Testing at its very best is a useless waste of scarce educational resources. At its worst it is a major obstacle to the advancement of poor and working class students.
There is a straight line between testing and the vicious streaming-tracking system that condemns millions of poor kids to dead-ended programs (Applied) leaving them unqualified to pursue post secondary education.
Those we used to call ‘late bloomers’, the kids that finally catch fire in grades 11-12 when they can concentrate on the subjects they love and show greater aptitude for, are cut off by the accumulated EQAO scores from grades 3,6,9,10 that have already banished them to applied 9-10 workplace 11-12 programs.
David Cooke is not only dead wrong about testing. He is dead wrong about pedagogy as well and how working class kids deal with progressive programs with group learning, project orientation, authentic assessment, and so on.
David Cooke, by assuming your position at the EQAO and endorsing standardized testing at the same time and further associating the NDP with the EQAO you are doing serious damage to the future of poor and working class students in Windsor with which you are very familiar, and their counterparts across Ontario.
Examine the research I have provided.

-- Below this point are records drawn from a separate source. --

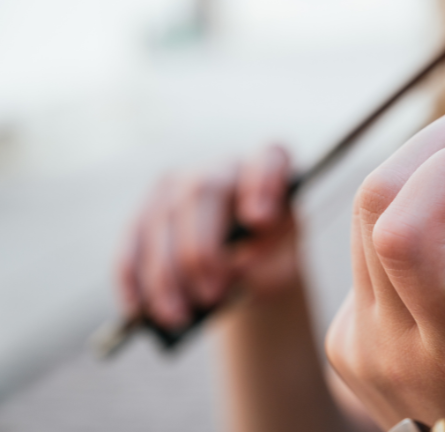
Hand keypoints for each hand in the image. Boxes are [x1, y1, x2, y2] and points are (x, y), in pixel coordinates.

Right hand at [116, 145, 297, 328]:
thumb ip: (270, 265)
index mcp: (269, 169)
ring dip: (164, 276)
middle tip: (211, 295)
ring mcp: (178, 185)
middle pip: (203, 192)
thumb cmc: (270, 257)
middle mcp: (222, 168)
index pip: (271, 158)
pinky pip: (131, 243)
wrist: (248, 263)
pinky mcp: (147, 211)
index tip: (261, 219)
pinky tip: (138, 310)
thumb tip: (236, 270)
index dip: (264, 183)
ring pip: (160, 221)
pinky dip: (132, 279)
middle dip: (201, 249)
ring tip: (178, 317)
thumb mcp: (283, 264)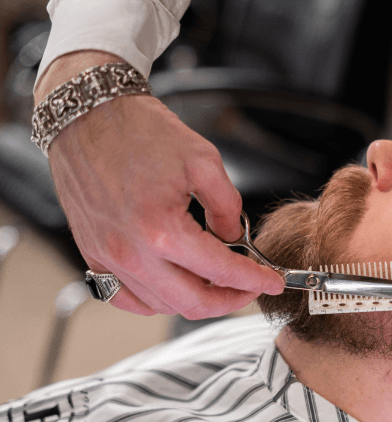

You have no way forward but to resign from the EQAO, renounce and denounce the organization and attempt to rehabilitate your reputation.
There is no way to reform the EQAO or testing across Canada unless your goal is to damage fewer kids. If you don’t want dirty hands it is only the complete and total abolition of the EQAO testing regime and similar tests across the country that can accomplish this. No half measures please. Half measures simply mean doing less damage. We need to do zero damage. The education of poor kids is hard enough without the EQAO regime exacerbating the difficulty.